Предоставленный отрывок:

══════

Читаем Григорий Сковорода полностью

Впрочем, что касается успехов отрока из Чернух, то через четыре года учения они обнаружат себя весьма ошеломительно: будто по мановению волшебной палочки, он будет выхвачен из бурсацкой среды и, подобно герою гоголевской рождественской повести, вдруг окажется посреди блистающих золотом и зеркалами царских палат. Но это феерическое событие, кстати тоже скупо обозначенное биографом, мы оставим до времени, чтобы вернуться к самым первым дням юного Сковороды в Киеве.

Шутка ли, сын малоземельного казака (пусть даже не казака, а сельского священника) вдруг из черноземной своей глухомани переселяется в стольный Киев, на кропотливо ухоженную почву учености, в вертоград блистательных эрудитов, полемистов, проповедников!

Ну а Ломоносов, скажут, а Тредиаковский, Державин? Разве не с подобных неожиданностей и они начинали? И разве не составляло это свойство — неожиданность социальных перемен и перевоплощений — стиль целой эпохи? Можно ведь вспомнить множество имен одиозных и просто-напросто скандальных. Что-то содержалось в воздухе XVIII столетия, поощряющее такие вот резкие прыжки снизу вверх или же, наоборот, сверху вниз.

Вчерашний плебей или обносившийся дворянчик заутра оказывался «в случае» и важно примерял парик царедворца, а величественный полет грозного сановника неожиданно обрывался самым жалким трепыханием в прахе земном.

И пусть к этой иерархической чехарде, к этим театральным переодеваниям Сковорода так никогда и не привыкнет стиль эпохи косвенно скажется и на поворотах его судьбы.

Что же до самого первого поворота, а верней перелета, из глухих Чернух в многошумный город, то это событие все таки должно быть объяснено как достаточно прозаическое. Перед родителями молоденького Гриши, ком бы они ни были, в общем-то не стояла проблема: как бы получше пристроить сына. Не было в те времена фанатической убежденности в том, что всякий юнец после приходской своей школы должен непременно еще и киевской учености отведать. Кто хотел, тот и садился на долгих двенадцать лет за чтение мудрых книжек, за их упорное «многожвание», как говаривал потом Сковорода. А кто не хотел на такой суровый срок запрягаться в книжную кабалу, того и не тревожили особо. Лишь иногда, в годы недобора рассылались сельским священникам письма с просьбой присылать поповичей для прохождения учебного курса. Но и тут многие отмалчивались, предпочитая отсидеться в своих дальних углах и рассчитывая на природную смекалку да на обилие плодов земных, которые и без науки во все стороны растут.

══════

Показанные данные:
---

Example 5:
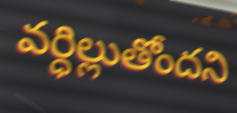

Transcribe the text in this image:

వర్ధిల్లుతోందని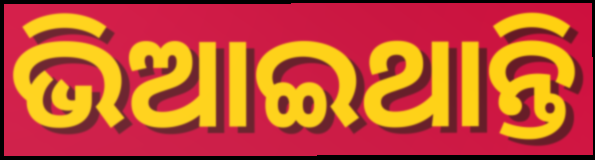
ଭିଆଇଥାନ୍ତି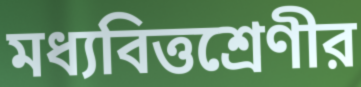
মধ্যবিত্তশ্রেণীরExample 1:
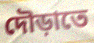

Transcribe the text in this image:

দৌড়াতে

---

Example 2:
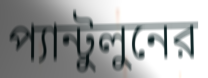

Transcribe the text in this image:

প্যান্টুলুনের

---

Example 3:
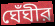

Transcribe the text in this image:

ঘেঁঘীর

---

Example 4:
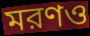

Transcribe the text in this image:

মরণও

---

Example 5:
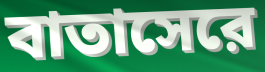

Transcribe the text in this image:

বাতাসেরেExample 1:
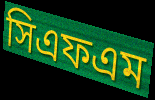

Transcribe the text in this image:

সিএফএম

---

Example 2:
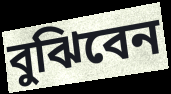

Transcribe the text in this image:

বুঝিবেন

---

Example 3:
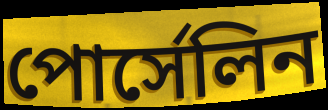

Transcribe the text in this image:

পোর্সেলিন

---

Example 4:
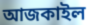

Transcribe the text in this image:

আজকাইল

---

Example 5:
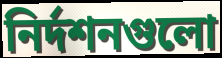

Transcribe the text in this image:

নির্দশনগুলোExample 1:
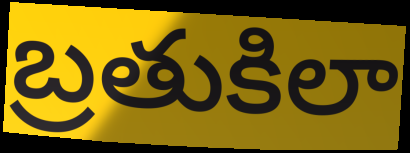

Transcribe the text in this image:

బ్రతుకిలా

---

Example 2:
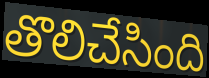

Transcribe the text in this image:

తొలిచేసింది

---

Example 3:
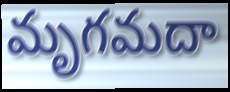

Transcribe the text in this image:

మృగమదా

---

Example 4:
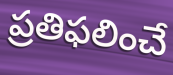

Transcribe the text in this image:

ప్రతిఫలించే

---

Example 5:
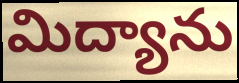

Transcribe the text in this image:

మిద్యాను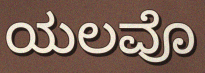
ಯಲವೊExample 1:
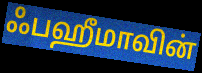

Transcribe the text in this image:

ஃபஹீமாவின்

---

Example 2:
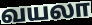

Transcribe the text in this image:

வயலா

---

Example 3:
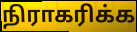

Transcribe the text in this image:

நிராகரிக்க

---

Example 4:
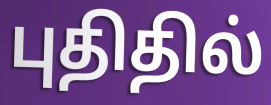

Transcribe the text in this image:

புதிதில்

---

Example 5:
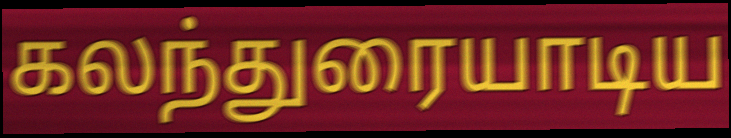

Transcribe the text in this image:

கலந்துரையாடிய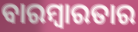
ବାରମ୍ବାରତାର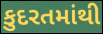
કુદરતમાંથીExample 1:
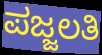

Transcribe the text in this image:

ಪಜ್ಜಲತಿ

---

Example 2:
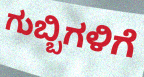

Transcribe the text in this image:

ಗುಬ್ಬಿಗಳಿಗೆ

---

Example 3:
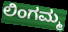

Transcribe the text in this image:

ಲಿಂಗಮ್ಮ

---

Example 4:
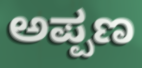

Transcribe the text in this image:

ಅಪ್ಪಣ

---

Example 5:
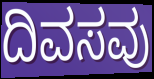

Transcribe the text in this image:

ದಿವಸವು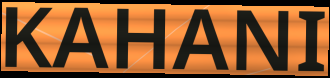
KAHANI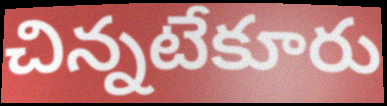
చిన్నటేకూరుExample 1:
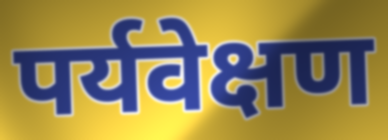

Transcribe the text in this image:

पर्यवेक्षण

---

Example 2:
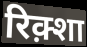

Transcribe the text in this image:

══════

Задания:
1. Ответьте на вопросы по отрывку о Сковороде.
(а) Через сколько лет учения успехи отрока из Чернух обнаружат себя весьма ошеломительно?
(б) Какие три имени названы в вопросе, начинающемся словами «Ну а Ломоносов, скажут»?
(в) Каким словом, по отрывку, Сковорода потом называл упорное чтение мудрых книжек?
2. Допишите следующую часть отрывка о юном Сковороде, начав сразу после его последнего предложения.

Ответы к заданиям:
1.
(а) Через четыре года.
(б) Ломоносов, Тредиаковский, Державин.
(в) «Многожвание».

2.
Так что ничего феерического в факте появления деревенского отрока в Киевском училище мы не найдем. Вольному — воля, появился, значит, очень захотел.

…Киев — город великий, город Софии. Семь веков тому поселилась она здесь. Тут, за прочными храмовыми стенами, копилось и возрастало первое на Руси книжное собрание — первая наша библиотека. Она была маленькой сперва — всего сотня другая рукописей, но это было началом знания новой жизни, началом премудрости.

София — на одном холме, а на склонах другого, над берегом Днепра, в глухих норах, — второе обиталище премудрости — подземные кельи печерских монахов. От солнечного света, от дневного шума ушли они сюда в поисках иного света — невещественного, непеременчивого, немигающего. Имя которому Слово — Логос. Веками он светился здесь во тьме, и тьма не могла его объять, не умела поглотить собою.

Еще одно место было в городе — его, как и первые два, избрала себе жилищем премудрость. Это Академия на неугомонном Подоле, где вечно громыхал телегами и арбами громадный базар торгово-ремесленного Нижнего города.

Подол был многоязычен. Кроме своих природных малороссиян, тут издавна обитали греки, армяне, евреи, московские гости, выходцы из Западной Европы. Не много нужно знать чужих слов, чтобы выторговать у иноземца, полезную в обиходе вещицу. Но чтобы сделать покупку в лавке местного книготорговца, чтобы читать все эти ветхие или совсем недавно изданные книги на греческом или латыни, на польском или церковнославянском — для этого нужно было стучаться в ворота Академии, а там — отчаянный труд, денный и нощный.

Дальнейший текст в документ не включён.